Kleinster gemeinsamer Nenner reicht schon

„Alle zusammen gegen den Faschismus“ meint genau das: Es genügt als Minimalgemeinsamkeit solcher Demonstrationen völlig, die Nazis abzulehnen. Alles andere ist alles andere. Und über alles andere, von Migration über Steuergesetzgebung und Mindestlohn bis zur rücksichtslos fahrradfeindlichen Verkehrspolitik der Berliner CDU, kann und muss man dann immer noch streiten, aber bitte in anderen Kontexten und anderen Arenen der demokratischen Aus­einandersetzung.

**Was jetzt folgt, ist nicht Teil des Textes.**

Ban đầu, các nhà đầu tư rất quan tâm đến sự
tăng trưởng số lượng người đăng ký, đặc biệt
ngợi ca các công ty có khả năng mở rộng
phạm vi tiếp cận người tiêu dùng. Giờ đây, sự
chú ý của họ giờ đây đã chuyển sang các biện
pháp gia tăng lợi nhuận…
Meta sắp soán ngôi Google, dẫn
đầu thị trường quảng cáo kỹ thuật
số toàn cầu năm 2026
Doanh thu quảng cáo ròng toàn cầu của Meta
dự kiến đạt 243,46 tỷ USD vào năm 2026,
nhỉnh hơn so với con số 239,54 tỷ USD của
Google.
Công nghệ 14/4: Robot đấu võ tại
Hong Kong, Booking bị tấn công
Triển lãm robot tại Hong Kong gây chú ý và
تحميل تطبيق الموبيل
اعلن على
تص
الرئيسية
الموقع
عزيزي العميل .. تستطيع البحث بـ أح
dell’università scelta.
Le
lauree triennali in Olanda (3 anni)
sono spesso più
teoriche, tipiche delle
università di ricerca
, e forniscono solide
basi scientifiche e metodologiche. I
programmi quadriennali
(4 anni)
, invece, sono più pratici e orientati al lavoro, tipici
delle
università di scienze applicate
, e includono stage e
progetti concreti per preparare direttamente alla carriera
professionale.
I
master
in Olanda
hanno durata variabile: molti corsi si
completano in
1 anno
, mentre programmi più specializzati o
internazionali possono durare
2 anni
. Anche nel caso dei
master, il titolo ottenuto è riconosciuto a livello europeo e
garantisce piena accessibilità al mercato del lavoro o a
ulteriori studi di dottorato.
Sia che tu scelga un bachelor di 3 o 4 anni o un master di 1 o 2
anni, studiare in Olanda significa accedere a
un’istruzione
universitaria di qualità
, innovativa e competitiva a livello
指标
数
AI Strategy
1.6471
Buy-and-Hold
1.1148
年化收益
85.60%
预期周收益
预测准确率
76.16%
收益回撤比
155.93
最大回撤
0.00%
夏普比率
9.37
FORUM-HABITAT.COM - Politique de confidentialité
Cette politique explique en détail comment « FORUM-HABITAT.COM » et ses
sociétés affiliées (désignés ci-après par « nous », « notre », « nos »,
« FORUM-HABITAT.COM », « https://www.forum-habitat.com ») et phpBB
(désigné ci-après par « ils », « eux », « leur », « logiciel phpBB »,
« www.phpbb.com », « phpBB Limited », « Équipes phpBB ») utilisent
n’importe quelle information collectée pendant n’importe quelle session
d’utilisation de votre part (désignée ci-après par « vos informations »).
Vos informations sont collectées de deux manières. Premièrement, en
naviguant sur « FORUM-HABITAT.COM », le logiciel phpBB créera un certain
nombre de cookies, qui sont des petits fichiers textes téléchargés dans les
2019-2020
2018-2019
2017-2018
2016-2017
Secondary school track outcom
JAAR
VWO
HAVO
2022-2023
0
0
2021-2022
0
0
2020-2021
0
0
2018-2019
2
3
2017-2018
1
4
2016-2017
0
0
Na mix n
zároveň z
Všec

Die Stärke der „Kein Kölsch für Nazis“- und „Huck Föcke“-Demonstrationen liegt nicht nur in ihrer Größe, sondern gerade in der Diversität der Demonstrierenden – auch als Abbild der pluralistischen Gesellschaft und ihrer bis vor Kurzem schweigenden Mehrheit. War die Neue Rechte in den letzten Jahren fatal erfolgreich darin, den Begriff von Normalität zu verschieben und offenen, aggressiven Rassismus zu ent­tabuisieren, markieren die Demonstrationen eine Stopplinie dieser Normalitätsverschiebung.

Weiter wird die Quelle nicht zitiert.